Thursday, November 10, 2011
Thursday, November 10, 2011
Critical though it is, the Caribbean Basin Security Initiative (CBSI) is not a quick fix for the many security challenges facing Caribbean countries and the United States, said Prime Minister Hubert Ingraham at the opening of the second annual Caribbean-United States Security Cooperation Dialogue Thursday.
The Bahamas is the first Caribbean country to host the dialogue–one of the most effective means of sharing knowledge and experience on threats and challenges faced by the region.
The matters being covered at the meeting include: firearms controls, prison reform, juvenile justice and greater public and private sector and civil society cooperation.
“At the core of all our endeavours must be our commitment to the mutually supportive cooperative partnership we have established that will foster greater regional coordination and ensure long-term sustainment of Caribbean-United States efforts,” said Ingraham in his keynote presentation during the opening ceremony held at the Atlantis Paradise Island resort.
“The test of effectiveness of our CBSI efforts will be the cumulative effect of what each of our countries achieve nationally, and what we accomplish [from] the mutually beneficial partnership into which the Caribbean and the United States have entered.”
The Prime Minister assured that The Bahamas is “a willing and committed partner” in the security initiative.
“We will actively participate and contribute towards ensuring that the CBSI can and does improve the common security challenges and the safety and security of the region and of the United States,” he said.
For US Secretary of the Department of Homeland Security, Janet Napolitano, the dialogue is an important way for countries to chart their progress over the past year, while also providing an opportunity for them to recommit to the continued cooperation essential to addressing transnational threats ranging from drug trafficking ad human smuggling to natural disasters and terrorist threats.
“The United States is firmly committed to Caribbean Basin Security and the three pillars contained in the Plan of Action, which are to substantially reduce illicit trafficking, increase public safety and promote social justice,” she said.
The US foreign assistance commitment to the partnership totals $139 million since 2010.
Furthermore, the US has operated the Container Security Initiative in a number of Caribbean countries, including The Bahamas, to pre-screen US bound shipping containers and detect dangerous cargo, including chemical, biological, radiological and nuclear weapons and explosives.
The US has also provided customs assistance and training in some Caribbean basin countries geared towards improving security, while also helping to increase customs revenue collection.
Moreover, the Americans have worked with the Caribbean Community (CARICOM) to establish an Advance Passenger Information System (APIS) center in Barbados to identify individuals connected to criminal or terrorist organizations.

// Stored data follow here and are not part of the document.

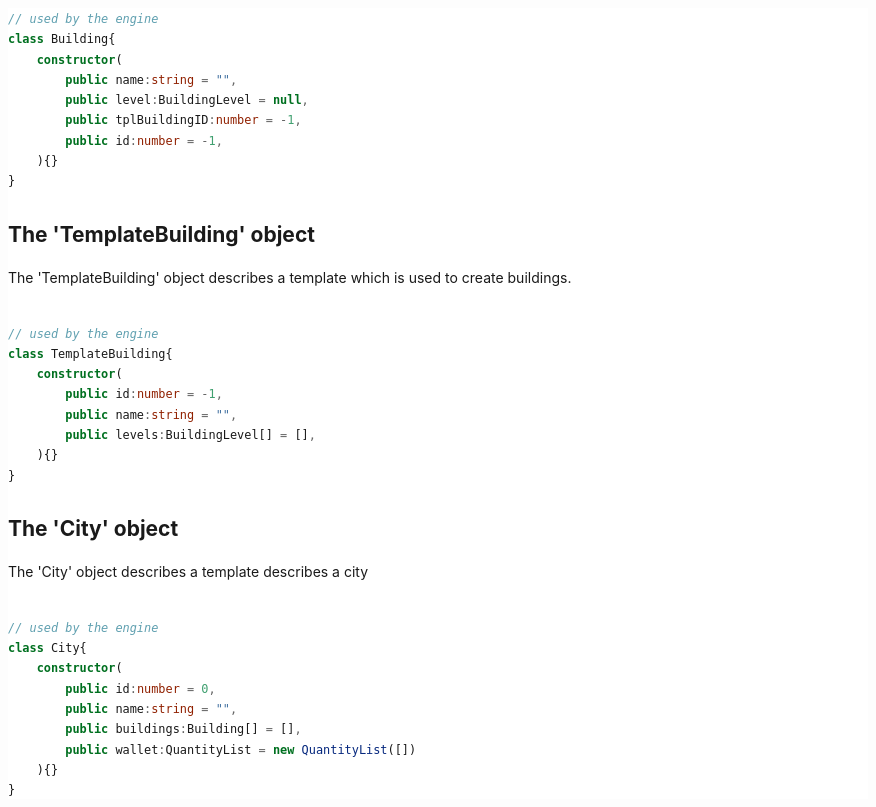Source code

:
 ```typescript
// used by the engine
class Building{
    constructor(
        public name:string = "",
        public level:BuildingLevel = null, 
        public tplBuildingID:number = -1,
        public id:number = -1,
    ){}
}
```

## The 'TemplateBuilding' object
The 'TemplateBuilding' object describes a template which is used to create buildings.
```typescript

// used by the engine
class TemplateBuilding{
    constructor(
        public id:number = -1,
        public name:string = "",
        public levels:BuildingLevel[] = [], 
    ){}
}
```

## The 'City' object
The 'City' object describes a template describes a city
```typescript

// used by the engine
class City{
    constructor(
        public id:number = 0, 
        public name:string = "",
        public buildings:Building[] = [],
        public wallet:QuantityList = new QuantityList([])
    ){}
}
```




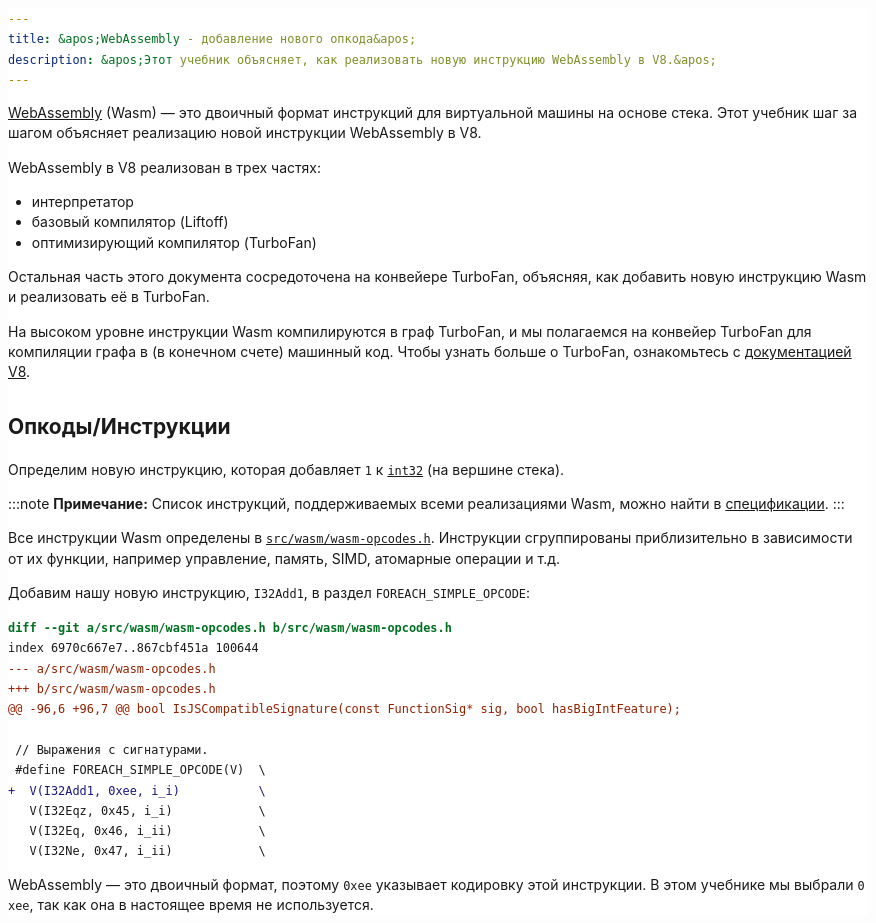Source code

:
 ```yaml
---
title: &apos;WebAssembly - добавление нового опкода&apos;
description: &apos;Этот учебник объясняет, как реализовать новую инструкцию WebAssembly в V8.&apos;
---
```

[WebAssembly](https://webassembly.org/) (Wasm) — это двоичный формат инструкций для виртуальной машины на основе стека. Этот учебник шаг за шагом объясняет реализацию новой инструкции WebAssembly в V8.

WebAssembly в V8 реализован в трех частях:

- интерпретатор
- базовый компилятор (Liftoff)
- оптимизирующий компилятор (TurboFan)

Остальная часть этого документа сосредоточена на конвейере TurboFan, объясняя, как добавить новую инструкцию Wasm и реализовать её в TurboFan.

На высоком уровне инструкции Wasm компилируются в граф TurboFan, и мы полагаемся на конвейер TurboFan для компиляции графа в (в конечном счете) машинный код. Чтобы узнать больше о TurboFan, ознакомьтесь с [документацией V8](/docs/turbofan).

## Опкоды/Инструкции

Определим новую инструкцию, которая добавляет `1` к [`int32`](https://webassembly.github.io/spec/core/syntax/types.html#syntax-valtype) (на вершине стека).

:::note
**Примечание:** Список инструкций, поддерживаемых всеми реализациями Wasm, можно найти в [спецификации](https://webassembly.github.io/spec/core/appendix/index-instructions.html).
:::

Все инструкции Wasm определены в [`src/wasm/wasm-opcodes.h`](https://cs.chromium.org/chromium/src/v8/src/wasm/wasm-opcodes.h). Инструкции сгруппированы приблизительно в зависимости от их функции, например управление, память, SIMD, атомарные операции и т.д.

Добавим нашу новую инструкцию, `I32Add1`, в раздел `FOREACH_SIMPLE_OPCODE`:

```diff
diff --git a/src/wasm/wasm-opcodes.h b/src/wasm/wasm-opcodes.h
index 6970c667e7..867cbf451a 100644
--- a/src/wasm/wasm-opcodes.h
+++ b/src/wasm/wasm-opcodes.h
@@ -96,6 +96,7 @@ bool IsJSCompatibleSignature(const FunctionSig* sig, bool hasBigIntFeature);

 // Выражения с сигнатурами.
 #define FOREACH_SIMPLE_OPCODE(V)  \
+  V(I32Add1, 0xee, i_i)           \
   V(I32Eqz, 0x45, i_i)            \
   V(I32Eq, 0x46, i_ii)            \
   V(I32Ne, 0x47, i_ii)            \
```

WebAssembly — это двоичный формат, поэтому `0xee` указывает кодировку этой инструкции. В этом учебнике мы выбрали `0xee`, так как она в настоящее время не используется.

“This has become a model for regional corporation on aviation security and we hope to build on this work by expanding the CARICOM APIS programme to additional Caribbean nations,”?said Napolitano.
With more than one million miles of open ocean across the Caribbean, the US Secretary noted that policing these waters will continue to be a challenge.
“We must do more, together, to meet current and future security needs,” she said.
Through CBSI funding, the US Coast Guard and US government partners have committed to providing boats and related training–totaling $10.9 million–to Caribbean countries.
With the US Department of State and the Federal Bureau of Investigation, the Department of Homeland Security has worked with Caribbean partners through the CBSI to develop a fingerprint collection system that will help officials check criminals against terrorism and criminal databases.
In the future, Napolitano said the US hopes to expand its immigration and customs enforcement partner units in the Caribbean to help detect, deter and dismantle transnational criminal organizations. The units are currently active in only two Caribbean countries.
Napolitano acknowledged:?“Ultimately, our success will hinge on how well we continue to work together within the framework of the Caribbean Basin Security Initiative to advance common goals.
“We have made important progress since the creation of this dialogue, and I look forward, within CBSI, to continue our cooperation and engagement in the region.”